In comparison, just 32.1% of men in the same age group said they believe their physical health is “very important”.
The findings present a sharp contrast to previous audits on masculinity, many of which suggested men were not prioritising their mental health, or perhaps didn’t know how to.
A report conducted by HuffPost UK and charity CALM in 2016 found barely half of men who admitted to feeling “very depressed” had told anyone about it, compared with 67% of women. Meanwhile a survey conducted by Mind earlier this year found 43% of women have taken time off for poor mental health at some point in their career, compared with just 29% of men.
Countless campaigns have sought to raise mental health awareness in recent years, with famous faces from the royal family to Freddie Flintoff getting involved.
While nationwide suicide rates are falling overall, men aged between 40 and 44 continue to have the highest suicide rate in the UK.
However, the masculinity audit of more than 2,000 men, conducted by researchers at the University College London and co-authored by journalist Martin Daubney, indicates a hopeful future for this age group.

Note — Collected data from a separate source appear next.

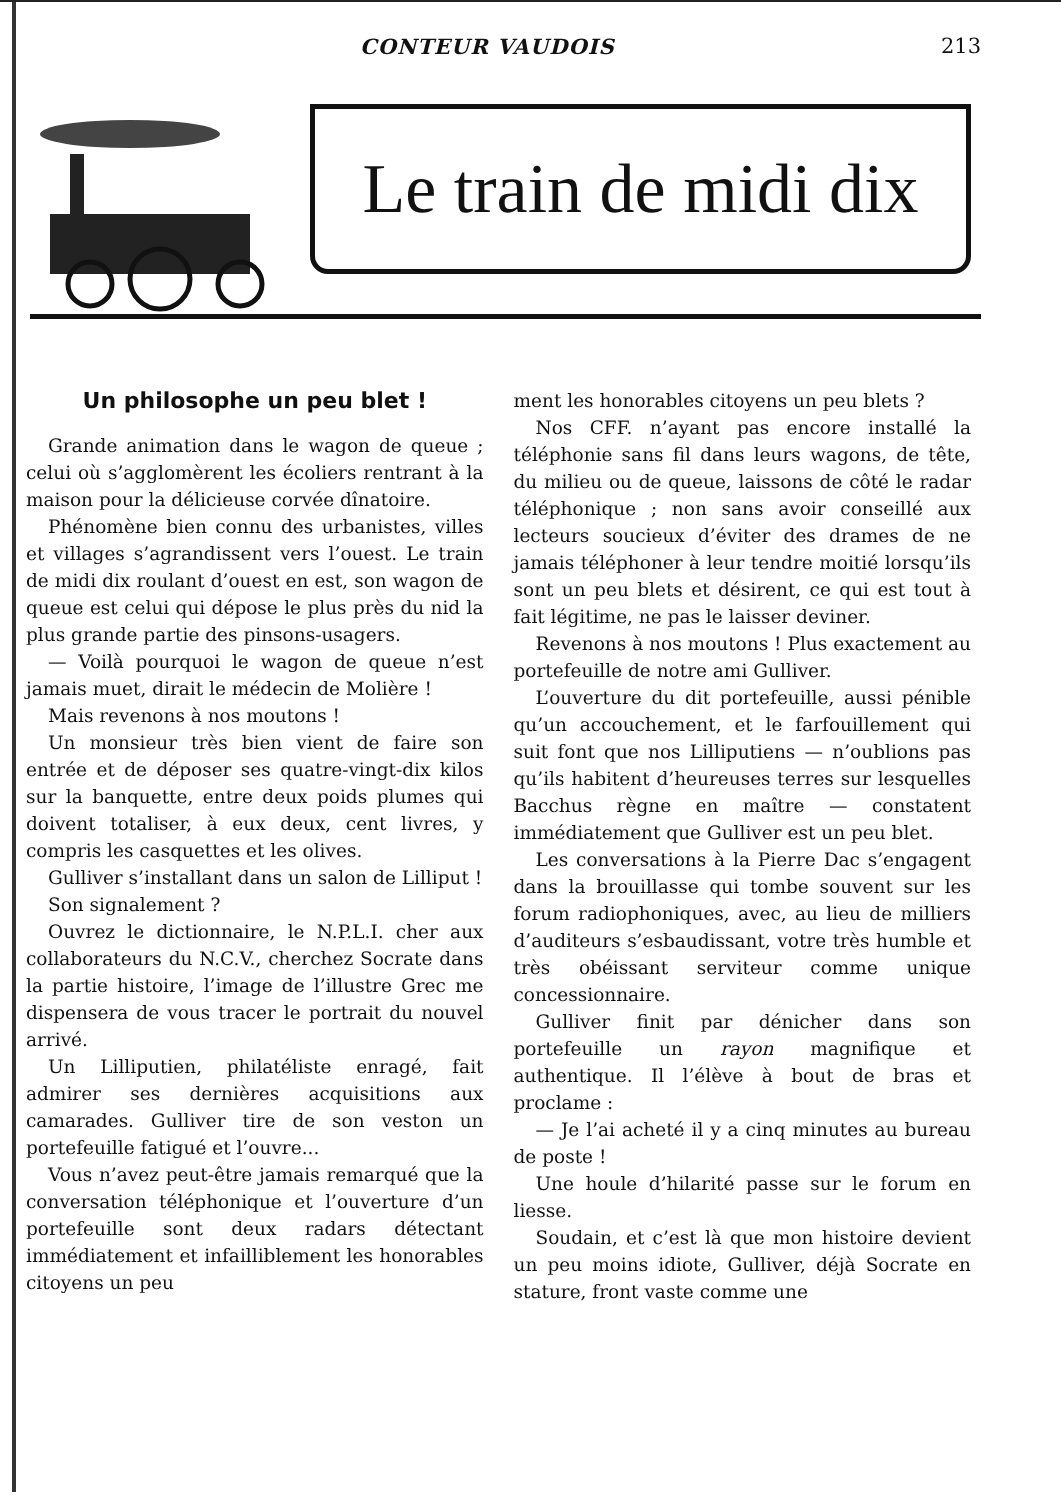CONTEUR VAUDOIS 213
Le train de midi dix
Un philosophe un peu blet !
Grande animation dans le wagon de queue ; celui où s’agglomèrent les écoliers rentrant à la maison pour la délicieuse corvée dînatoire.
Phénomène bien connu des urbanistes, villes et villages s’agrandissent vers l’ouest. Le train de midi dix roulant d’ouest en est, son wagon de queue est celui qui dépose le plus près du nid la plus grande partie des pinsons-usagers.
— Voilà pourquoi le wagon de queue n’est jamais muet, dirait le médecin de Molière !
Mais revenons à nos moutons !
Un monsieur très bien vient de faire son entrée et de déposer ses quatre-vingt-dix kilos sur la banquette, entre deux poids plumes qui doivent totaliser, à eux deux, cent livres, y compris les casquettes et les olives.
Gulliver s’installant dans un salon de Lilliput !
Son signalement ?
Ouvrez le dictionnaire, le N.P.L.I. cher aux collaborateurs du N.C.V., cherchez Socrate dans la partie histoire, l’image de l’illustre Grec me dispensera de vous tracer le portrait du nouvel arrivé.
Un Lilliputien, philatéliste enragé, fait admirer ses dernières acquisitions aux camarades. Gulliver tire de son veston un portefeuille fatigué et l’ouvre...
Vous n’avez peut-être jamais remarqué que la conversation téléphonique et l’ouverture d’un portefeuille sont deux radars détectant immédiatement et infailliblement les honorables citoyens un peu
ment les honorables citoyens un peu blets ?
Nos CFF. n’ayant pas encore installé la téléphonie sans fil dans leurs wagons, de tête, du milieu ou de queue, laissons de côté le radar téléphonique ; non sans avoir conseillé aux lecteurs soucieux d’éviter des drames de ne jamais téléphoner à leur tendre moitié lorsqu’ils sont un peu blets et désirent, ce qui est tout à fait légitime, ne pas le laisser deviner.
Revenons à nos moutons ! Plus exactement au portefeuille de notre ami Gulliver.
L’ouverture du dit portefeuille, aussi pénible qu’un accouchement, et le farfouillement qui suit font que nos Lilliputiens — n’oublions pas qu’ils habitent d’heureuses terres sur lesquelles Bacchus règne en maître — constatent immédiatement que Gulliver est un peu blet.
Les conversations à la Pierre Dac s’engagent dans la brouillasse qui tombe souvent sur les forum radiophoniques, avec, au lieu de milliers d’auditeurs s’esbaudissant, votre très humble et très obéissant serviteur comme unique concessionnaire.
Gulliver finit par dénicher dans son portefeuille un rayon magnifique et authentique. Il l’élève à bout de bras et proclame :
— Je l’ai acheté il y a cinq minutes au bureau de poste !
Une houle d’hilarité passe sur le forum en liesse.
Soudain, et c’est là que mon histoire devient un peu moins idiote, Gulliver, déjà Socrate en stature, front vaste comme une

Almost half (45.9%) of men aged 40-49 consider their mental health to be “very important” compared to 35.6% who would say the same about their physical health.
Commenting on the findings, Craig Butler, a 24-year-old who writes about his own experiences of depression, said he thinks mental health is “equally important” to physical health.
“For me, my mental health directly impacts my physical health. When my mental health isn’t as good as it could be I tend to look after myself less, which then has a collateral effect on my physical health,” he told HuffPost UK.
“Conversely, having poor physical health can also impact mental health because of demanding societal expectations on how I should look.”
Mental health campaigner and vlogger Joshua Hewitt, 19, agreed that “a balance of both is great” when looking after your physical and mental health.
“The two really do help each other out, with positive mental health putting you in a happier place to focus on your physical health too,” he told HuffPost UK.
Hewitt said in his experience, men are starting to be more open with one another about their mental health.
“It’s so great because we can all help each other and a lot of us can relate. It’s thankfully ending the stigma,” he said.
However, Butler said now is not the time to rest on our laurels, as a culture of silence still surrounds mental health.
“I think it’s changing. I don’t think it’s changing quickly enough and there’s still far too much taboo in the work place that makes it difficult, but in general, I think men are slowly becoming more open about it which is so important,” he said.
The men surveyed were also asked about the core values they aspired to in their professional, personal and private lives.
Attaining the perfect body was the least desired of all core values, with only 7.42% ranking it as very important.
Instead, top of the list of core values were selfless qualities such as reliability and dependability, with 97% of men saying these were moderately to very important to them.
The survey also identified what makes men happiest in life, which the researchers said could be used within strategies to improve mental health.
Among men who were found to be above average in positivity, 78% said they are satisfied with their work, making a rewarding job by far the strongest predictor of positive state of mind.
Having a strong long-term relationship was also found to make men happier than being single.
The researchers said the findings counteract the image of men sometimes presented by the media, in which men are presented as wanting to be single, carefree bachelors.
“Our findings counter the fashionably negative view of men and masculinity as being somewhat tainted by toxicity,” the report reads.
“This distorted view probably impacts how men are treated and how men feel about themselves. A more rounded view of men is needed.”
In a statement Dr John Barry of UCL Department of Psychology, who led the research, added: “There has been a very welcome increase in focus recently on male-specific issues such as the appallingly high male suicide rate and the underachievement of boys and young men in education.
“The findings of this survey provide important insights into what men need to live their lives in a positive way and how they should be represented. The findings should be of enormous interest to policy-makers as they seek improved strategies to address these pressing social problems.”
The research was commissioned by the grooming company Harry’s.